“No deductibles or copayments, but we have a coin box at the reception desk for your donations.”
Not even ten days before the donation drive began, Qliance was the leading poster child for direct primary care. A Forbes article by Daniel McCorry and Katherine Restrepo said this:
Washington State is deservedly recognized as the birthplace and one of the most prominent frontiers for DPC, in large part because of Qliance. The Seattle-based DPC conglomerate is recognized as an exemplary market force in the private sector of health care.
They went on to praise the State of Washington for its exemplary DPC-friendly legal and regulatory environment.
Qliance was the first, and only, direct primary care provider to have Medicaid patients. It was the first to be part of a plan on an ACA Exchange. It operates in the best state for direct primary care. It has over 35K patients; and it has over $20,000,000 in annual revenues.
Despite these revenues, lenders have not been impressed with Qliance’s business model. So, now that it needs to raise $1,000,000 in about ten weeks, Qliance has decided to beg. Today, gofundme; tomorrow, coin boxes at the reception desk.
If the crash of Qliance surprises anyone, it will be those with unrealistic expectations of what direct primary care can accomplish. The above-quoted article by McCorry and Restrepo, for example. promises such an intensive level of primary care that expensive “downstream” care, like specialist consults and ER visits, can be cut by 66% and 65% respectively. Eliminating all overhead expenses associated with billing and insurance is said to make all this possible, because doing so is presumed to enable physicians to reduce their patient patient panel size by fifty percent (50%) or more.
Actually, that’s inconceivable.
A 2014 quantitatively detailed, peer reviewed academic study of billing and insurance-related administrative costs for physician practices found that these came to thirteen percent (13%) of gross revenues. So physicians could drop their panel size by thirteen percent (13%) and increase their face time with patients by fifteen (15%). [Hint: divide average length of patient visit by 0.87.] 15% more face time does not produce miracles.
But surely 15% more face time will help reduce “downstream” care a bit? Sure. In 2015, Qliance’s most recent report claimed to have reduced specialist consults and ER visits, but only by fourteen percent (14%). Seems reasonable, a lot more reasonable than 66%. And specialist and ERs are expensive, so maybe there’s some net savings here, even at 14%, right?
Maybe. But Qliance is obviously having trouble persuading lenders, investors, or partners that it can perform that well.
Where did those inflated expectations for direct primary care, like a 65% reduction in specialist visits, come from. They came from a table by Qliance summarizing unpublished internal data from a 2010 investor pitch by Qliance. They were mentioned in a feature article written for the British Medical Journal in 2013. Though this was not a research article, the gaudily-high figures were passed off in a Heritage Foundation report written by McCorry, as “a British Medical Journal study of Qliance.”
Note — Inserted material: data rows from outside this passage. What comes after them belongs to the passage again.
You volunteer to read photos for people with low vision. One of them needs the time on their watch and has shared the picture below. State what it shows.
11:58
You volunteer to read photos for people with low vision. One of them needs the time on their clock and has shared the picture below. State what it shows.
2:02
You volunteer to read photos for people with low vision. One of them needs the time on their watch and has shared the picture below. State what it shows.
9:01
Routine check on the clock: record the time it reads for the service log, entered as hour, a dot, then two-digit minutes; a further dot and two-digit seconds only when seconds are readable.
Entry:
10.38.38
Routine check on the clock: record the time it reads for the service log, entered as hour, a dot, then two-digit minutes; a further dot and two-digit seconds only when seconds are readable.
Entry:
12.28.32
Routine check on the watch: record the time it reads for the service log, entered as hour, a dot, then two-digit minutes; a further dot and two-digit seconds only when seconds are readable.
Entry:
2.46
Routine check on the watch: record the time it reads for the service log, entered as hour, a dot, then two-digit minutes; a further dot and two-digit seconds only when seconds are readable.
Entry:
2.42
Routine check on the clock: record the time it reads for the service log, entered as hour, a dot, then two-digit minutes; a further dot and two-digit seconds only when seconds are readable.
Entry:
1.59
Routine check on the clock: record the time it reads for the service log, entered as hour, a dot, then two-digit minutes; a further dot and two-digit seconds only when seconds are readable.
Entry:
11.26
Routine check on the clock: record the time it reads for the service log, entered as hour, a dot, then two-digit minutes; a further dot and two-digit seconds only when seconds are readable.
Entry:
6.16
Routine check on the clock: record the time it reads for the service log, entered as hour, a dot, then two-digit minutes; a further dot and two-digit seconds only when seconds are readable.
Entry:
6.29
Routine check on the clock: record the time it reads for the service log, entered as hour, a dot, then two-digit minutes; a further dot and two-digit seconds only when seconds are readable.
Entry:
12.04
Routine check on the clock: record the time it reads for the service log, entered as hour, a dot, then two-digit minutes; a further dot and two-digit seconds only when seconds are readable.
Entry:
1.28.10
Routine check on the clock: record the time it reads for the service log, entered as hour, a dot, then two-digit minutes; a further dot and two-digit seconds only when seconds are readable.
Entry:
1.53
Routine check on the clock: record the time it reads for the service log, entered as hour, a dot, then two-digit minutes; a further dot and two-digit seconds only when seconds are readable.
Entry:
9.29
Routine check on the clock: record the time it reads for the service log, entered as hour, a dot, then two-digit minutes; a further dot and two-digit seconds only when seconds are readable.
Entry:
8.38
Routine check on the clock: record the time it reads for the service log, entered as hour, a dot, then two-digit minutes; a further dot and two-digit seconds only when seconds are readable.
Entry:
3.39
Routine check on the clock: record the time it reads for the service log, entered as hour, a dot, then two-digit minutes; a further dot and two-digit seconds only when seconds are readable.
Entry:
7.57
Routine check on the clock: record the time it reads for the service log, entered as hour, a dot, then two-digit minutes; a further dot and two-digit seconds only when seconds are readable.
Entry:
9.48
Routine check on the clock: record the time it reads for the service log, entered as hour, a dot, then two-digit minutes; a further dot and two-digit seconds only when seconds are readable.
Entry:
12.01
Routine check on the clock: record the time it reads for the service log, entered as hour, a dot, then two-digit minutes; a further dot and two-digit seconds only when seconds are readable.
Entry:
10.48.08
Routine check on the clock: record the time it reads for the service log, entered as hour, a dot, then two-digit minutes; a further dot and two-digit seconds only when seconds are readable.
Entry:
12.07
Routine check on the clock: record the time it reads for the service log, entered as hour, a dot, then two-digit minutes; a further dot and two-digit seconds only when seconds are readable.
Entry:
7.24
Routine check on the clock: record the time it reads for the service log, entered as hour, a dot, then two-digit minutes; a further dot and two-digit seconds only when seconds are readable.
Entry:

Qliance knew better than to try to pass these wildly high numbers off as “a British Medical Journal study”. On February 6, 2017, McCorry, writing in Forbes, again published the numbers from 2010, but this time without any link or citation. Now that Qliance is in dire straits, however, those exaggerated 2010 results – now attributed to Forbes – have made their way into Qliance’s gofundme pitch; their more recent and more relevant but far less compelling results have not. That is precisely why you, in your exercise of due diligence, should not donate to Qliance.
A final note. Reducing billing and insurance overhead can be accomplished by a single-payer system perhaps even more easily than by direct primary care. But whether the system is fee for service, single payer, or direct primary care, the physician’s conjoined choices as to the size of her patient panel and the size of her income are the dominant drivers of the amount of personalized care each of her patients receives, far more so than the mechanism by which she is compensated. More intense primary care may have some net positive benefit, at least up to a point, but there is no clear evidence that that benefit is unique to the direct primary care model.